[[ Data section open ]]

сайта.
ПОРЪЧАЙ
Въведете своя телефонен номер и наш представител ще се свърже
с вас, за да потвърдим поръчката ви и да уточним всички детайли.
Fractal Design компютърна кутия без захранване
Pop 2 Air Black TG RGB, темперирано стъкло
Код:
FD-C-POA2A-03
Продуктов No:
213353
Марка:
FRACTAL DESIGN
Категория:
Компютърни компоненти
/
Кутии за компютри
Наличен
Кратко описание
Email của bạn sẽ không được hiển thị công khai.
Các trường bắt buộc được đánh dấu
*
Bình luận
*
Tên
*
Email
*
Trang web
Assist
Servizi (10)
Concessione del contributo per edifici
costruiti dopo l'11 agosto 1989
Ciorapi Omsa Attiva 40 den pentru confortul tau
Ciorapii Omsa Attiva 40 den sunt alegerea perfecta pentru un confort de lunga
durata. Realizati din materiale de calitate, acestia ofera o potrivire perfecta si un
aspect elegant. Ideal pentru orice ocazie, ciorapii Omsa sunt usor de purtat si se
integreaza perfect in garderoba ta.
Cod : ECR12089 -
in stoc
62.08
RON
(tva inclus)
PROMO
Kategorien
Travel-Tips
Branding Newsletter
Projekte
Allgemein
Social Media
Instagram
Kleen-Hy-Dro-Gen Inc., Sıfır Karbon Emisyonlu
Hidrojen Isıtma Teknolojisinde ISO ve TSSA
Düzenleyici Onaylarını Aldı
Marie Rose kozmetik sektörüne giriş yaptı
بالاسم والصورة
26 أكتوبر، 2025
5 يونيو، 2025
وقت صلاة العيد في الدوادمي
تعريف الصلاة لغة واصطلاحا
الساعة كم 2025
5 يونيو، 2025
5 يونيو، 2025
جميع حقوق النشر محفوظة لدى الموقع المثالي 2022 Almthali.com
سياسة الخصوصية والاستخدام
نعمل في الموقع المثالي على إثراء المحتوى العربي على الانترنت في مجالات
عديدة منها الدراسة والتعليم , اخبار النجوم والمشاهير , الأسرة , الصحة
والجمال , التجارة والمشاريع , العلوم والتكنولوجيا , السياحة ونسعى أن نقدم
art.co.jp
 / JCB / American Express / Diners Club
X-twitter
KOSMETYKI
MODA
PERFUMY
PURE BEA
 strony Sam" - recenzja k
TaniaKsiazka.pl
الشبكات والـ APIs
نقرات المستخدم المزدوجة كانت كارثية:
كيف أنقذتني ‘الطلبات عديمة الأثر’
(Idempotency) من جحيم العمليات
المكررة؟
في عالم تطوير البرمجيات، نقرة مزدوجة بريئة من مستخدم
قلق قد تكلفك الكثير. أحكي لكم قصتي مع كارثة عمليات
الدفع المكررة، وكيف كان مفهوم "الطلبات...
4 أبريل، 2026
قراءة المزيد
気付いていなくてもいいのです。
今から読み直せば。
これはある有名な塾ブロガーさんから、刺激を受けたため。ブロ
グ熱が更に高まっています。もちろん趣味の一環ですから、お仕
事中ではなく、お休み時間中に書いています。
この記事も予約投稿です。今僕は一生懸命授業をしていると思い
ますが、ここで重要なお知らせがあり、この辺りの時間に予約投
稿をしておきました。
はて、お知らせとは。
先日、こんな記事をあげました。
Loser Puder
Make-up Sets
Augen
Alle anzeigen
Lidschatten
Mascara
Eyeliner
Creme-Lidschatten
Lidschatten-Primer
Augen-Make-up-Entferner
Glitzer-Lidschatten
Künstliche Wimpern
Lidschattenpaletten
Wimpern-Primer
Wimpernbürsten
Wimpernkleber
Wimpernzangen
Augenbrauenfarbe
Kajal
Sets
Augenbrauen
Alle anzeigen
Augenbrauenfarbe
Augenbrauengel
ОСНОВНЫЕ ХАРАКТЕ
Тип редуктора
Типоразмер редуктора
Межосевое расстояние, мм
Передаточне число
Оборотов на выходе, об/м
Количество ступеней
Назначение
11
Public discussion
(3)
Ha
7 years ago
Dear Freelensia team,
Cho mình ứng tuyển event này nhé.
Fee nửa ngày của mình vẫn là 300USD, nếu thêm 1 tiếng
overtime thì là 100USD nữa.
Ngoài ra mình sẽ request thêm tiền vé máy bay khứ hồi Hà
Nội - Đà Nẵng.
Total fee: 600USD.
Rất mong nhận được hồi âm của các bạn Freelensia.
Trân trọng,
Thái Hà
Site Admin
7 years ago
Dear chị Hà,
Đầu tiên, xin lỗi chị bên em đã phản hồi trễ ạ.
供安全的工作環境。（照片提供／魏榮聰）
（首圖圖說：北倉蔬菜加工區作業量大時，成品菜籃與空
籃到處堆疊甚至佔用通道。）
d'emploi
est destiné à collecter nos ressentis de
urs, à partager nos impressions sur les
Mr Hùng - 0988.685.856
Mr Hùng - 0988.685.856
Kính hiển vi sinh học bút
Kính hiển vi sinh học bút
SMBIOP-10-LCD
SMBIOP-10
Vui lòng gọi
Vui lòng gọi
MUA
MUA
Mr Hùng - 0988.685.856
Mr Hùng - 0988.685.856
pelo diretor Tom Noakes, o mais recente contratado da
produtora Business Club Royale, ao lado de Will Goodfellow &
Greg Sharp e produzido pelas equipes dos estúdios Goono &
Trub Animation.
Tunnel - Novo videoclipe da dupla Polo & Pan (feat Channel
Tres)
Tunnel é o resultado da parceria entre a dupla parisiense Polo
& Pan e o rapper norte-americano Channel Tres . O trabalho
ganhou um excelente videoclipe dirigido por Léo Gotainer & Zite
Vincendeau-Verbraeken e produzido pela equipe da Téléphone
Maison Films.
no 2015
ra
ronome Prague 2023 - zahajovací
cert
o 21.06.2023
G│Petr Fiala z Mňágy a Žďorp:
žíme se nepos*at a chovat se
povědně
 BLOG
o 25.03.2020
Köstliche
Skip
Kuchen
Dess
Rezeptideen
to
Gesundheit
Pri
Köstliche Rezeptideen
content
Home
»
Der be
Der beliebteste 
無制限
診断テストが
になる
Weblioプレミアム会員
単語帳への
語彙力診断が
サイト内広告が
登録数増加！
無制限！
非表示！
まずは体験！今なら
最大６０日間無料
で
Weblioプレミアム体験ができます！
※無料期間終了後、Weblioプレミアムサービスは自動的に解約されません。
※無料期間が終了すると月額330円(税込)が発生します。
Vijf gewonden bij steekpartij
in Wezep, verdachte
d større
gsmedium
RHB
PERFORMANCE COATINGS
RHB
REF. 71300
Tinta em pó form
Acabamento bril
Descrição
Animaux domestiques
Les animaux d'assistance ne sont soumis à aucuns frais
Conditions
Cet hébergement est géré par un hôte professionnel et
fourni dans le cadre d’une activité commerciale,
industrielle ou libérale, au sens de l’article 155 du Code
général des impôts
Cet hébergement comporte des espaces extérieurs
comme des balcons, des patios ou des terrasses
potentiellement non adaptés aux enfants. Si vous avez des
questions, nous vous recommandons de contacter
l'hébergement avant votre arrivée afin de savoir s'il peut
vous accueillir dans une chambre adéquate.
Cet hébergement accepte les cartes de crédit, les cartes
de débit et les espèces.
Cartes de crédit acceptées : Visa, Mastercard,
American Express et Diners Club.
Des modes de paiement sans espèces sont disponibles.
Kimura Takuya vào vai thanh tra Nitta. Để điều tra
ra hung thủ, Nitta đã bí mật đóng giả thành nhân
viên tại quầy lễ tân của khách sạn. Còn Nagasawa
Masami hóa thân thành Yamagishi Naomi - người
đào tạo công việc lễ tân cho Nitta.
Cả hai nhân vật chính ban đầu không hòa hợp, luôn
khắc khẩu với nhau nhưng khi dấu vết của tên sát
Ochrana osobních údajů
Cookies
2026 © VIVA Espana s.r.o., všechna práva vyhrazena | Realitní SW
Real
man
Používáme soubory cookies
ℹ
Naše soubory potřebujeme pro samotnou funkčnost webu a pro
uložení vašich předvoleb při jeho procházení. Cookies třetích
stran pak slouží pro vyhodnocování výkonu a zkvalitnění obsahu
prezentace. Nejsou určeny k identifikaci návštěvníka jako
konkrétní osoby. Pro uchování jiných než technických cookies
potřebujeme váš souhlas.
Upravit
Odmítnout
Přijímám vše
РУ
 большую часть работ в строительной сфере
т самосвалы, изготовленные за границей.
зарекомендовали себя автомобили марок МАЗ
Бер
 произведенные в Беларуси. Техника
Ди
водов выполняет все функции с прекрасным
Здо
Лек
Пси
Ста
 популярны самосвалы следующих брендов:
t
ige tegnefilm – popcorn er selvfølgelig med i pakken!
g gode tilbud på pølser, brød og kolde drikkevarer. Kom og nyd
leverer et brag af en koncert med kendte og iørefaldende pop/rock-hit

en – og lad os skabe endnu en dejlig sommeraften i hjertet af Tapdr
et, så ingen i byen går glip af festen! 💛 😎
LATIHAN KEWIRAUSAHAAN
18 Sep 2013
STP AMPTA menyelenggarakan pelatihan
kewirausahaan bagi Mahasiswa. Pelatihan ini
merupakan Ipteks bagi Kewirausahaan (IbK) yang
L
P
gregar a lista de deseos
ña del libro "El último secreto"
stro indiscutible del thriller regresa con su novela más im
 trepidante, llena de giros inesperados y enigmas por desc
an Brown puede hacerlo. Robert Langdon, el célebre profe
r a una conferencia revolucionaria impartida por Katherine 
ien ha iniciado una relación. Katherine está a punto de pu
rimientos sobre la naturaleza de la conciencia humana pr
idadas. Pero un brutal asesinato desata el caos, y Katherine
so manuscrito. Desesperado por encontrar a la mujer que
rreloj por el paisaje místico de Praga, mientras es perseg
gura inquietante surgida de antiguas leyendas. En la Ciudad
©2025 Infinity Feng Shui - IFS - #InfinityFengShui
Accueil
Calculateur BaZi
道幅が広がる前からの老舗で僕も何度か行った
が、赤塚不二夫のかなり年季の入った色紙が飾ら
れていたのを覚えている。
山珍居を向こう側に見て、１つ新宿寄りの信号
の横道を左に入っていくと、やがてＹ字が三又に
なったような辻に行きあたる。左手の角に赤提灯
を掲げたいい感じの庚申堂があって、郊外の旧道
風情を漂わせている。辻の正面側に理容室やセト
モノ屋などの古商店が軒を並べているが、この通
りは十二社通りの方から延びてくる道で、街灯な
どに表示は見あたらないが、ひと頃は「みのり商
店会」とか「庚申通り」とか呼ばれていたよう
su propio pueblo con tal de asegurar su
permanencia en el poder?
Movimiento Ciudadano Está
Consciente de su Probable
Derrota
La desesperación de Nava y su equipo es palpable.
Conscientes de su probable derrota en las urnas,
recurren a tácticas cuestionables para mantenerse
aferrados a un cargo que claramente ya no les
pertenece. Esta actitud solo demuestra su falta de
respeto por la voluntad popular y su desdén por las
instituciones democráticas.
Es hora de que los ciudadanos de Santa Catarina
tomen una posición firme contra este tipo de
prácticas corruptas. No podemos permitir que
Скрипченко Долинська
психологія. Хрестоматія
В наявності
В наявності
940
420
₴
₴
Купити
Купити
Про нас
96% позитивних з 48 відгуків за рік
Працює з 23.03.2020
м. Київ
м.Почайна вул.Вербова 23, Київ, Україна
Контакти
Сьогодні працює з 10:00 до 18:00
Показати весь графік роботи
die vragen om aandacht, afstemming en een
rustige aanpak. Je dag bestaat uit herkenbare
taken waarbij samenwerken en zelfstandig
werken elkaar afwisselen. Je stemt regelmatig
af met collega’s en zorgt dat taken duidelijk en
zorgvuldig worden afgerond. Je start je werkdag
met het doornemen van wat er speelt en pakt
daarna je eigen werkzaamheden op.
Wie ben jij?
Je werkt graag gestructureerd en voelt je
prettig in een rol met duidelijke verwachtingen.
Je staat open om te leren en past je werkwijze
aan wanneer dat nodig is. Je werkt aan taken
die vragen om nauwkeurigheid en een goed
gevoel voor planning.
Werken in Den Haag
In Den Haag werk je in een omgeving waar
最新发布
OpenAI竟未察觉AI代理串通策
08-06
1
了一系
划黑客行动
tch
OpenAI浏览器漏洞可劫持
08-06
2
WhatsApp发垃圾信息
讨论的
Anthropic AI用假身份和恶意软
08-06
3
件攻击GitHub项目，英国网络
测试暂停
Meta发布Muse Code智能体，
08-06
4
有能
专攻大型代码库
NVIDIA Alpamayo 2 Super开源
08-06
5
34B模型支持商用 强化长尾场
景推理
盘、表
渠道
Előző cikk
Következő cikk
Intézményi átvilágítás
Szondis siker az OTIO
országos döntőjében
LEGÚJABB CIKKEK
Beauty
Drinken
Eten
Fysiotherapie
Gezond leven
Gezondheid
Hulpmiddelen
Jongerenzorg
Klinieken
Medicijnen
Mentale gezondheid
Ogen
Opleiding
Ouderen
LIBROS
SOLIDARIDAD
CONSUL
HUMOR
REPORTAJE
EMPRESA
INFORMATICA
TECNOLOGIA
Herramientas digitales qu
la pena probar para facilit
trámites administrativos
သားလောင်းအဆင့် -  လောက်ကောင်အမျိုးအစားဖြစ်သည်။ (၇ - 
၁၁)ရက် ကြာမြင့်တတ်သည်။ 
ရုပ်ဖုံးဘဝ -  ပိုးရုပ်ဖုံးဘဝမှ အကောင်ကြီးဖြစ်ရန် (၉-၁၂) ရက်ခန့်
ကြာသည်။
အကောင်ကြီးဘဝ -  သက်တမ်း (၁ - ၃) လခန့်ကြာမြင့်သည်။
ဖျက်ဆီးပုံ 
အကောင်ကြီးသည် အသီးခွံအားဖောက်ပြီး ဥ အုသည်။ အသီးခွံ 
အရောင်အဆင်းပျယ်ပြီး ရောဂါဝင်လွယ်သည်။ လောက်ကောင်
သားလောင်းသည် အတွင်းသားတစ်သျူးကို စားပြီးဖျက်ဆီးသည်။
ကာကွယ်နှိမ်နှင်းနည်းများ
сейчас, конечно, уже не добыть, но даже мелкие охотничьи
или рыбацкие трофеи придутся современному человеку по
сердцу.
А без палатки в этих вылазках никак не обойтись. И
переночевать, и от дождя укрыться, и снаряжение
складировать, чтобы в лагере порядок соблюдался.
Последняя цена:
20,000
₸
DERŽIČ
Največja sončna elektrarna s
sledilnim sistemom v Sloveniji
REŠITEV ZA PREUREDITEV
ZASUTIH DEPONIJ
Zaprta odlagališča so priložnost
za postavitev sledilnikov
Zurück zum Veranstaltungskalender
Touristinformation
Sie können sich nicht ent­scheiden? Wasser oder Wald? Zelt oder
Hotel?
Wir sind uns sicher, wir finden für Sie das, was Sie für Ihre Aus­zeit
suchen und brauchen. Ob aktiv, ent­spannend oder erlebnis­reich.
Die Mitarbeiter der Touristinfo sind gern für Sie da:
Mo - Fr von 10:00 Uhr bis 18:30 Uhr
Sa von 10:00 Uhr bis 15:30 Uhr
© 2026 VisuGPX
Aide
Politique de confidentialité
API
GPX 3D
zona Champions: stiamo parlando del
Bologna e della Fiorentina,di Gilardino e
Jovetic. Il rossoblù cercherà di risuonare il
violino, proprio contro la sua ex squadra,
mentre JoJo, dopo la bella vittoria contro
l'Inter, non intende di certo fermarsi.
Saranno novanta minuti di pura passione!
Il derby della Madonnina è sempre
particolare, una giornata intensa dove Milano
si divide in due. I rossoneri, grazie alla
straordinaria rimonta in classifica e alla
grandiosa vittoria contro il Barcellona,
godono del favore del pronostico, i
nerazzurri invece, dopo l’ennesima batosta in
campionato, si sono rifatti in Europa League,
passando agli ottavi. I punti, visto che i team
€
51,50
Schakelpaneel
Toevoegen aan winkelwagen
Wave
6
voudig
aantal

[[ Data section closed ]]

→ **Exercise description**: Beginning with the line that contains "grandiosa vittoria contro", quote each line exactly through the last line of the entries above, and nothing beyond them.

→ **Written answer**:
grandiosa vittoria contro il Barcellona,
godono del favore del pronostico, i
nerazzurri invece, dopo l’ennesima batosta in
campionato, si sono rifatti in Europa League,
passando agli ottavi. I punti, visto che i team
€
51,50
Schakelpaneel
Toevoegen aan winkelwagen
Wave
6
voudig
aantal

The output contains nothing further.